With these datasets, several model were investigated. The first model we tried was a very simple neural network using raw pixels as features for classification. The second one was SVM with different kernels and different features. The features we used were raw pixels and HOG (histogram of oriented gradients). However none of these models could achieve a precision of more than 90%.
Finally we used a Convolutional Neural Network (CNN) with two convolutional layers, one fully-connected layer and a final softmax layer for multiclass classification. After training solely on the MNIST, we obtained an accuracy of 98% on the test set of the MNIST. However results were disappointing on the numbers from the Sommarioni on which we obtained a mere 75% accuracy. This was due to the specificities of the handwriting and to the segmentation problems of our algorithm. To solve these two problems we fine-tuned our CNN using a few hundred samples from our dataset. We then achieved an accuracy of 95% on our test set while keeping an accuracy of 95% on the MNIST.
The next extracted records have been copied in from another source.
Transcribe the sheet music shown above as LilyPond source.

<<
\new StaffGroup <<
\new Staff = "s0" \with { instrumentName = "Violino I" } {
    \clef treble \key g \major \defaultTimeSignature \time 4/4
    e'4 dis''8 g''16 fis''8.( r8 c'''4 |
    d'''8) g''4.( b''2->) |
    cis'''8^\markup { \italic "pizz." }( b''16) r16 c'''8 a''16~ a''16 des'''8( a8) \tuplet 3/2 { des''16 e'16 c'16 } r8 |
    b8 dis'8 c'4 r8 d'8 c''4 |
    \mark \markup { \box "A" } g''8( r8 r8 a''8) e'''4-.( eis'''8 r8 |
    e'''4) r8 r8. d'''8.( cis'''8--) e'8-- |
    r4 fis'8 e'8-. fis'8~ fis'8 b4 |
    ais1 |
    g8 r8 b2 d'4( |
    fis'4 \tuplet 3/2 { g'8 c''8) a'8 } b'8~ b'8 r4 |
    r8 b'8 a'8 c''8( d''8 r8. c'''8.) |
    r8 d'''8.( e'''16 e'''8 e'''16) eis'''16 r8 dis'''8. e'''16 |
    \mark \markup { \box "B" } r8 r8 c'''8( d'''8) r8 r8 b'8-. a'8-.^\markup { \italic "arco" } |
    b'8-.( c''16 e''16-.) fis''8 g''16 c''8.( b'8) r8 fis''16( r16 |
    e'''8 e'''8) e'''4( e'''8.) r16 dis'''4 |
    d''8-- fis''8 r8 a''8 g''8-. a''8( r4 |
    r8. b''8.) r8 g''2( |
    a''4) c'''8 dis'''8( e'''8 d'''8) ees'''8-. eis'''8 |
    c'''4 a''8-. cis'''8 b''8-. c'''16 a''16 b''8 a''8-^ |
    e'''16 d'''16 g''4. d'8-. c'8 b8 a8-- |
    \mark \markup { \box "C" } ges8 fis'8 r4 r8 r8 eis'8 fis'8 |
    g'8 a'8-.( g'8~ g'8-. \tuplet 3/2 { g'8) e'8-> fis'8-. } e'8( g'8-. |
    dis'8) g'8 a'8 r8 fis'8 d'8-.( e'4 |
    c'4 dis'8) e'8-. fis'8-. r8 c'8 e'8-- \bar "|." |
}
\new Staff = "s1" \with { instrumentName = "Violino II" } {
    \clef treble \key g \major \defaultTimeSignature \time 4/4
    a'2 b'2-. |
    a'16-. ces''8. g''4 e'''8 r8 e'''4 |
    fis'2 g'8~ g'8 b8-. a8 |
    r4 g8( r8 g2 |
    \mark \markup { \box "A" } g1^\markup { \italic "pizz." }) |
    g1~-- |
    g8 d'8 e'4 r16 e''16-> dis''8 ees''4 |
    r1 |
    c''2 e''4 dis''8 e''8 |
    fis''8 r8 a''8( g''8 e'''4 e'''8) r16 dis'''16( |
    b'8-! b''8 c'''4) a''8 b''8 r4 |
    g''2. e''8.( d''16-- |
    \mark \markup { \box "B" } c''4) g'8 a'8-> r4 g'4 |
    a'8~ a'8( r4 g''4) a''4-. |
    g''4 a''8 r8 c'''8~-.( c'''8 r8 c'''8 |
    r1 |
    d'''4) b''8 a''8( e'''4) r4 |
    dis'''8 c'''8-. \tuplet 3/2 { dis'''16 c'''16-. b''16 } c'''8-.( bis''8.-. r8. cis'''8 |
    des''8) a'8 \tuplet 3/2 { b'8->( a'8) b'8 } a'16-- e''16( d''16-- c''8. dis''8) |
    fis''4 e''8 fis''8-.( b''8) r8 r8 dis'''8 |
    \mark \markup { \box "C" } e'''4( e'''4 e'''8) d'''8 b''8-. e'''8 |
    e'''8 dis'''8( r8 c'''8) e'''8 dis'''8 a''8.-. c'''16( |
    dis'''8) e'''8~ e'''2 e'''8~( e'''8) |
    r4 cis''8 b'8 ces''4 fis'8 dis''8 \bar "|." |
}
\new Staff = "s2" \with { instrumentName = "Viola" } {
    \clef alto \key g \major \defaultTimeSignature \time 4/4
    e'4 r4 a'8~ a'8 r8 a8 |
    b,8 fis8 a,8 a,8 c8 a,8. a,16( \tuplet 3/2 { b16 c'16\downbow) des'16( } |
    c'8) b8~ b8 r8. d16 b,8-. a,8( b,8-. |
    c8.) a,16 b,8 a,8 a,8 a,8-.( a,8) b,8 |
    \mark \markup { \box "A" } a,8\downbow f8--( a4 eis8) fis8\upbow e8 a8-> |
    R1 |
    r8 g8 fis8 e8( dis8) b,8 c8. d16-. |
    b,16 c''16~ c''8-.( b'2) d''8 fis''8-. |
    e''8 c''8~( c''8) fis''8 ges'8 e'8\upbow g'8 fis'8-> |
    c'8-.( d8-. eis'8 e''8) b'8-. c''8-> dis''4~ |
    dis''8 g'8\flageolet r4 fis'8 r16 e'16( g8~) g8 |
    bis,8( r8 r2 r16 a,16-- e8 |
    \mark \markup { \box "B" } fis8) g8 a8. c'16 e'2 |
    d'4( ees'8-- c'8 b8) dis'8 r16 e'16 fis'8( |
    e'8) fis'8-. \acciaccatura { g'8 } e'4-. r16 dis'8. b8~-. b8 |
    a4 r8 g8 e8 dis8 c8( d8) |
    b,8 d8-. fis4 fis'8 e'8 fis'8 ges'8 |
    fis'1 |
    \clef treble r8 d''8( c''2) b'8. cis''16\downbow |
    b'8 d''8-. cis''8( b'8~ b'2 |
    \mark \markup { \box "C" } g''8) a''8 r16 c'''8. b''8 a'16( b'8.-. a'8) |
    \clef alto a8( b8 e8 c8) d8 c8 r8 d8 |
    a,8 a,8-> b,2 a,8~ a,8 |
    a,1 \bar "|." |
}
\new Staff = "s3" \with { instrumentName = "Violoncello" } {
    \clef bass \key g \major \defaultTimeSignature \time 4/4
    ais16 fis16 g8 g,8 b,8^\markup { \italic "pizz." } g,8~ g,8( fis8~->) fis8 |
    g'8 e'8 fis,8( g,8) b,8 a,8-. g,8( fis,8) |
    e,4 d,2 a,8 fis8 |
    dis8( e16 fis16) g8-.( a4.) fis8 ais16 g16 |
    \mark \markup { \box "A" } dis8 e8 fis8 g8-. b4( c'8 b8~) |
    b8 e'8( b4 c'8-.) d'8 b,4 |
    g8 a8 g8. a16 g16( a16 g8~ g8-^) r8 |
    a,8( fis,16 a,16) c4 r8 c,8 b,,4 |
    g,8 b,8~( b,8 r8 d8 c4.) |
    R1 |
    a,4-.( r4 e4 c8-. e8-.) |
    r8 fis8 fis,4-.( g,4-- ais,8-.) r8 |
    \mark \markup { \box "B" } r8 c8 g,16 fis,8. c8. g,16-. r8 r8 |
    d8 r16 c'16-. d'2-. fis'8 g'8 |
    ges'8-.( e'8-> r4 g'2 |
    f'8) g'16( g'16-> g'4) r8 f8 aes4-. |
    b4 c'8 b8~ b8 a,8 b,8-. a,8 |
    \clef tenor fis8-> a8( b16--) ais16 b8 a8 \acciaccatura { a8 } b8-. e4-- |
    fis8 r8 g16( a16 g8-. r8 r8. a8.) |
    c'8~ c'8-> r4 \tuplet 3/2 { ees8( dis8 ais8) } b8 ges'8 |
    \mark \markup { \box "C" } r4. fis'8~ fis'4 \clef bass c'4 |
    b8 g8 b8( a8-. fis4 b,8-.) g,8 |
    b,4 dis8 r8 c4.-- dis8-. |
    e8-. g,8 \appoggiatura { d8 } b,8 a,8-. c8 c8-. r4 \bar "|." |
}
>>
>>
To predict a number using the CNN, we have to segment each of its digits, normalize them in the same way as the MNIST and feed all of them together to the neural network. For each digit, we get the probabilities that it belongs to a class. We assign each digit to the class with the highest score. Finally the confidence score we give for the whole number is the product of these scores.
To make our work available for other projects, we decided to create a web service. We implemented it using Flask, a Python microframework. The user can send a REST request containing a cropped image of the number to be recognized. The requests is in JSON and the image encoded as base64. Computation happens server-side and the result is sent back to the user as a JSON file containing the value and a confidence index.
We were able to generate an algorithm that is able to automatically recognize numbers from the register of the cadaster. Moreover we created a web service in order to make the OCR part of the project available for other projects that need to recognize handwritten digits.
Nevertheless, there are still issues with the current state of the project. The segmentation of columns took us a lot of time and no satisfactory solution was found. It was a large unexpected time sink. We had to stop development on this algorithm in order to be able continue on the most important part of the project. There are several issues with the segmentation of numbers and digits. This is clearly the main bottleneck for both precision and generalisation. Using the fine-tuning of the MNIST, it allows the CNN to compensate for the badly segmented digits, largely improving the precision on the Sommarionni. To be more general, more work should be done on the segmentation algorithms, but none of us had enough knowledge in computer vision for this.
All of these results are still very encouraging. It shows that it is possible to use a modern standard dataset (MNIST) with slight adjustments to the model to recognize number from old documents. This is a common task for digital humanities and being able to correctly and automatically analyze these numbers would save a lot of time.